Israel PM Netanyahu softens stance on Palestinian state
Israeli Prime Minister Benjamin Netanyahu has watered down a pre-election vow not to allow the establishment of a Palestinian state.
In a US TV interview, Mr Netanyahu said he wanted a two-state solution, but said "circumstances have to change".
The interview with MSNBC was his first since winning a clear election victory earlier this week.
As the campaign ended Mr Netanyahu had appealed to supporters by saying he would not allow a Palestinian state.
But that view was tempered in Thursday's interview, in which he also denied accusations that another last-minute campaign pronouncement amounted to racism.
"I don't want a one-state solution. I want a sustainable, peaceful two-state solution, but for that circumstances have to change," Mr Netanyahu told MSNBC.
"I never changed my speech in Bar Ilan University six years ago calling for a demilitarised Palestinian state that recognises the Jewish state. What has changed is the reality," he said.
Mr Netanyahu's campaign comments - and a speech he made to the US Congress earlier this month - were widely seen to have soured relations between Israel and the Obama administration.
However, on Thursday, the White House said President Barack Obama had called Mr Netanyahu to congratulate him on his victory.
In his interview, Mr Netanyahu cited as a sticking point Palestinian leader Mahmoud Abbas's refusal to recognise Israel as a Jewish state.
Analysis: Kim Ghattas, BBC News, New York
President Obama did not rush to congratulate Mr Netanyahu, and when he called him it was mainly to make clear where the US stood on a two-state solution and on nuclear negotiations with Iran, just in case Mr Netanyahu had forgotten during his urgent rush to win more votes.
Mr Netanyahu himself has flip-flopped on his comments about a Palestinian state and his call to drown out Arab voters.
But the damage is done. Campaign rhetoric can be dismissed - but this is also a clarifying moment for all those who still hoped for a peace process.
No matter what Mr Netanyahu says now about peace, the Palestinians can claim he simply doesn't mean it.
On Iran, Mr Netanyahu's return is Mr Obama's loss and it will make Republicans in Congress even more adamant to fight a deal.
He also repeated a frequent criticism of Mr Abbas's decision to form a unity government with militant Islamist group Hamas, which is sworn to Israel's destruction.
And he criticised the idea that Israel might hand over territory to the Palestinians at the current time.
"Every territory that is vacated in the Middle East is taken up by Islamist forces," Mr Netanyahu said.
Despite Mr Netanyahu's comments the White House warned there would be "consequences" for Israel as the US "re-evaluates" its diplomatic strategy.
"He [Mr Netanyahu] walked back from commitments that Israel had previously made to a two-state solution," said White House spokesman Josh Earnest.
"It is cause for the United States to evaluate what our path is forward."

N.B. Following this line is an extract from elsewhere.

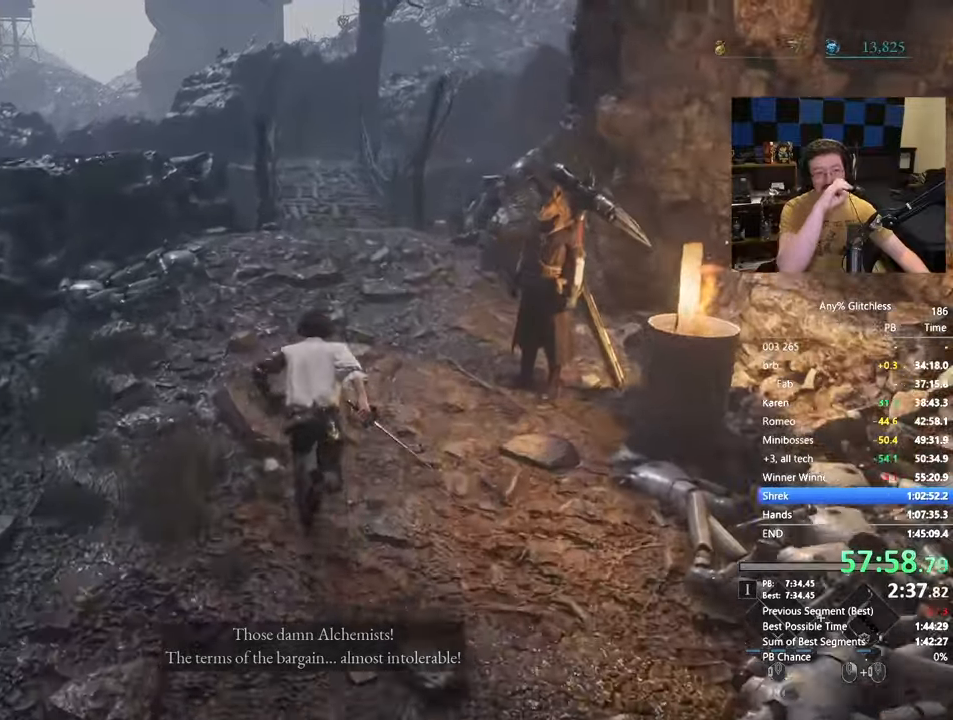
{"keys": ["space", "w"], "mouse": [], "events": []}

Mr Netanyahu's original comments were made on Monday, one day before Israel's election, when he was asked by an interviewer: "If you are prime minister, a Palestinian state will not be established?"
Mr Netanyahu answered: "Indeed."
Analysts viewed the remark as an attempt to shore up support among right-wing voters as polls showed his Likud party just behind the centre-left opposition alliance, the Zionist Union.

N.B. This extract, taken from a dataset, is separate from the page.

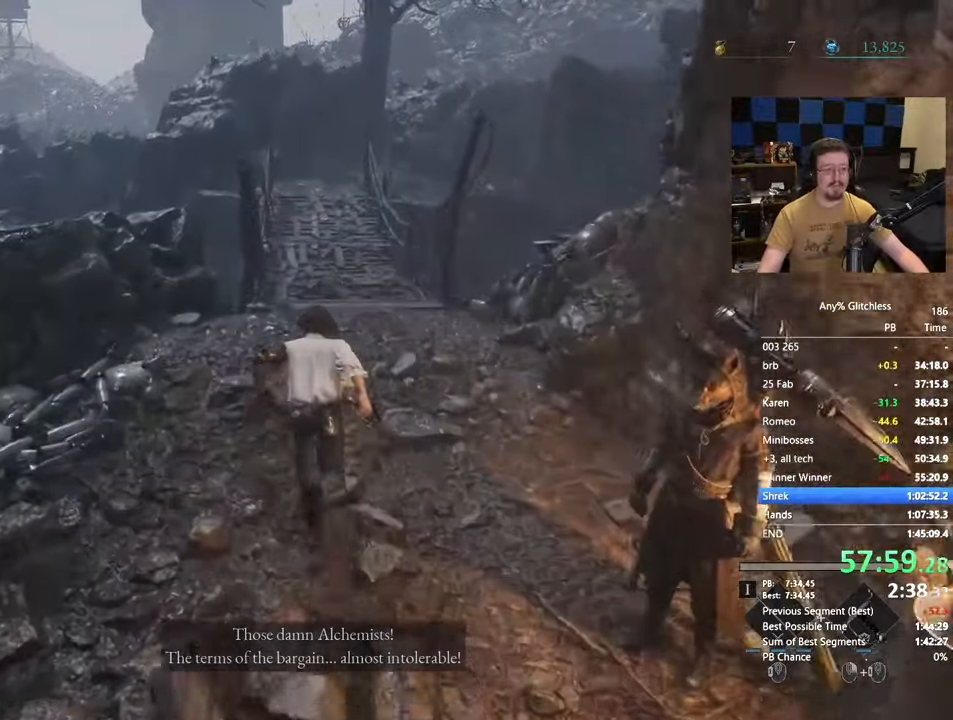
{"keys": ["space", "w"], "mouse": []}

The Zionist Union had promised to repair ties with the Palestinians and the international community.
Mr Netanyahu's remark prompted the US, EU and UN to urge a continuation of efforts to secure a two-state solution in the Middle East.

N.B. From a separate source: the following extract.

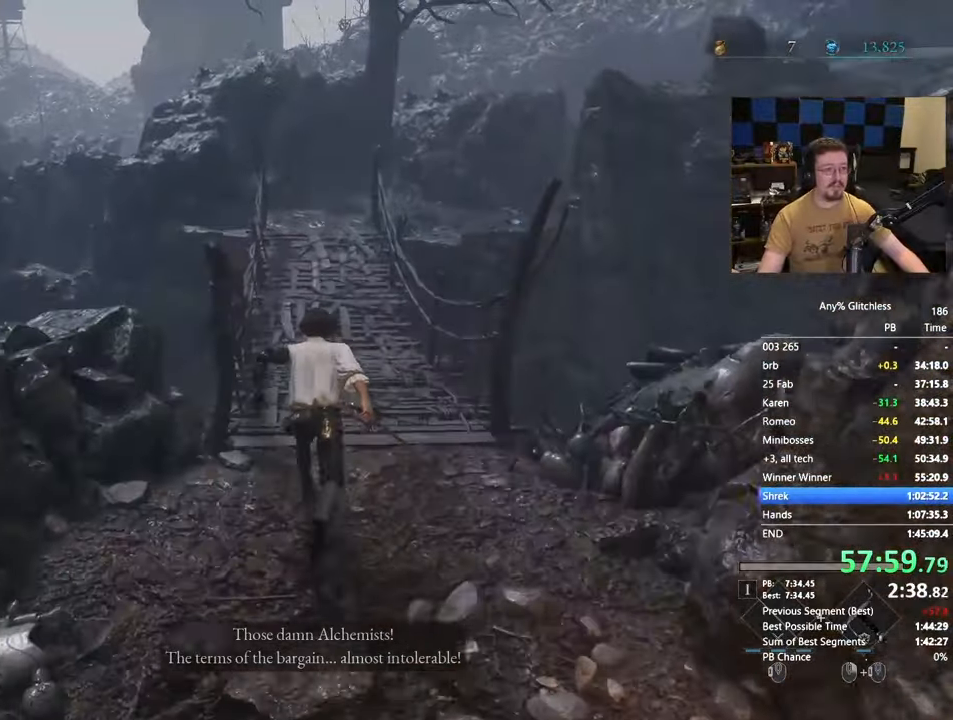
{"keys": ["space", "w"], "mouse": []}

Mr Netanyahu also used his MSNBC interview to insist that a separate campaign comment, made on election day itself, was not racist.
On Tuesday Mr Netanyahu posted a video message on his Facebook page, in which said: "Right-wing rule is in danger. Arab voters are going to the polls in droves. Left-wing organisations are bringing them in buses."
That video was criticised as "dog-whistle" racism, an accusation he denied in his interview.
"An Arab vote is, I think, it's very, very important... I'm very proud to be the prime minister of all of Israel's citizens, Arabs and Jews alike," he said.
The White House called the video a "cynical election day tactic" and a "pretty transparent effort to marginalise Arab-Israeli citizens".
"I can tell you that these are views the administration intends to communicate directly to the Israelis," Mr Earnest said on Thursday.
Meanwhile, the office of Israel's President Reuven Rivlin confirmed that Mr Netanyahu's Likud party would be the first to meet him for talks on forming a new government. Meetings with representatives of 10 political parties will take place over Sunday and Monday.